I'll put this together bit by bit as I switch back and forth from the site, so forgive any disjointedness...
1) Nice colour scheme (I like that blue generally, and it fits with the company type)
2) There are at least four different 'types' of rollover behaviour on the site: on the first page - the left side links, the drop down menu, and the right hand side; on the subpages, the "home" rollover.
It makes it seem a little bitty and disjointed for my liking.
With the menu divided between left, top, and right, it wasn't clear to me how the menus were related
3) The left menu (large document, etc) - I'd personally make it so that pointing to the round bullets also acts as the link, and triggers the image swap. Just a personal thing, but it didn't feel right that the screw-heads(?) didn't "do" anything...

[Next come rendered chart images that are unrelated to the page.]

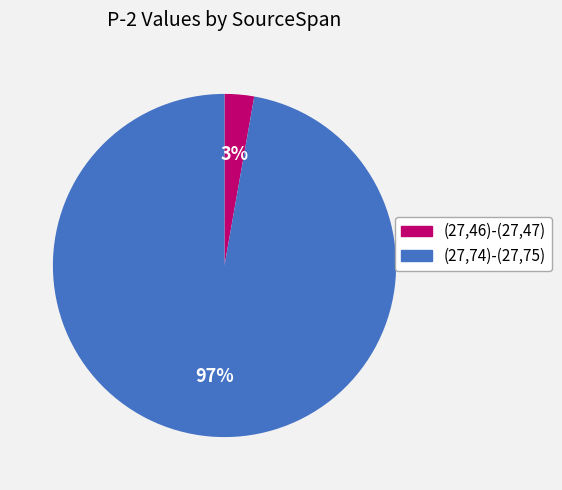

To the nearest percent, what percentage of the pie is (27,74)-(27,75)?

97%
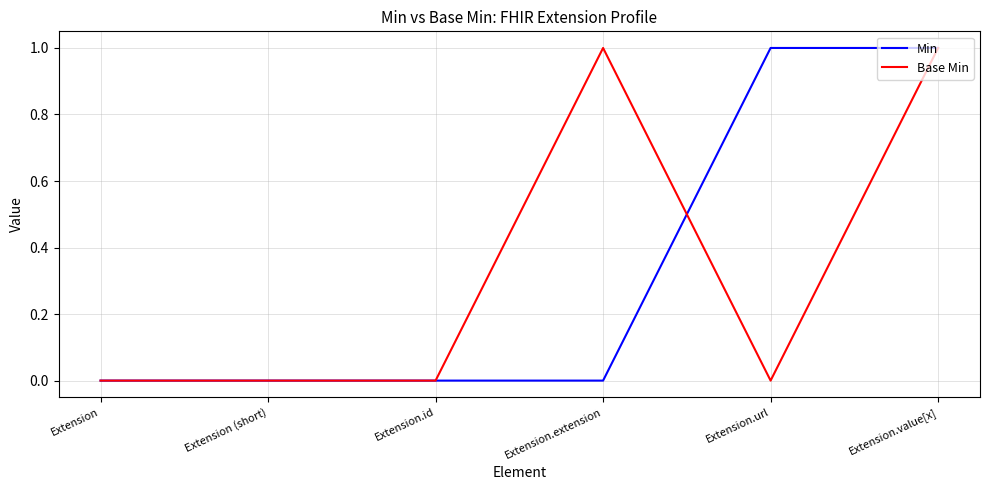

The value of Base Min at Extension.url is -1. True or false?

False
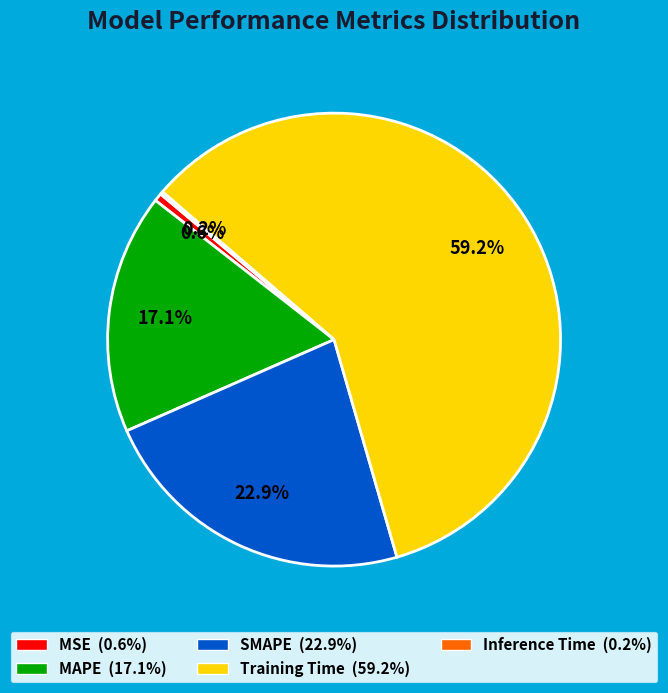

Which category has the biggest portion of the pie?

Training Time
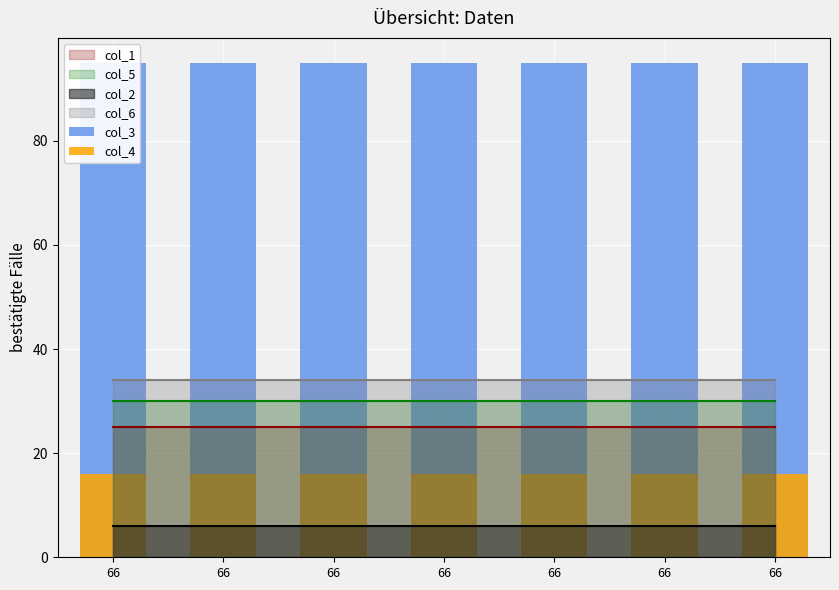

What is the sum of the col_4 values at 66 and 66?

32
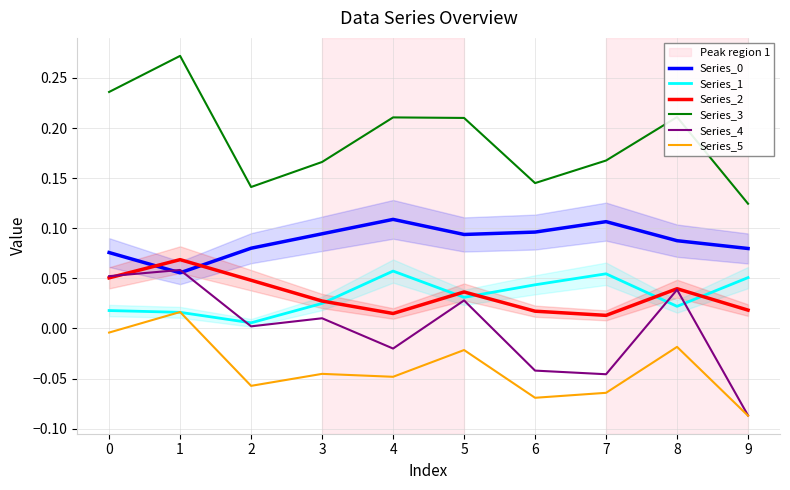

True or false: Series_0 and Series_3 intersect in this chart.

False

4) The top drop down menu - odd things seem to happen with resizing the page: menu being truncated, not disappearing properly, not being in the right place, that kind of thing (IE 5.5, windows). Also it isn't clear which items are direct links, and which items trigger submenus, particularly when the submenus don't always disappear when they should - you'll need to check the consistency of the layer appear/disappear behaviours there.
5) The right menu: first item (levels/lasers) seems very squashed in that box, as well as having a strong black border which none of the others have. Also when the image swap occurs, the segments slide sideways - and become rectangular, rather than looking like the same shapes moved across. Is it supposed to give the appearance of a sliding block, or am I just misinterpreting the model there?..
6) I expected the three items at the bottom - quality, service, experience - to be clickable...
7) On some subpages the left menu (large document copying, etc, etc) disappears, on some it is retained.
All in all, not too bad, but comes across as very inconsistent. I'd strongly recommend picking one of the navigation systems and sticking with it for all the navigation, or make the navigation systems less dramatically different to each other.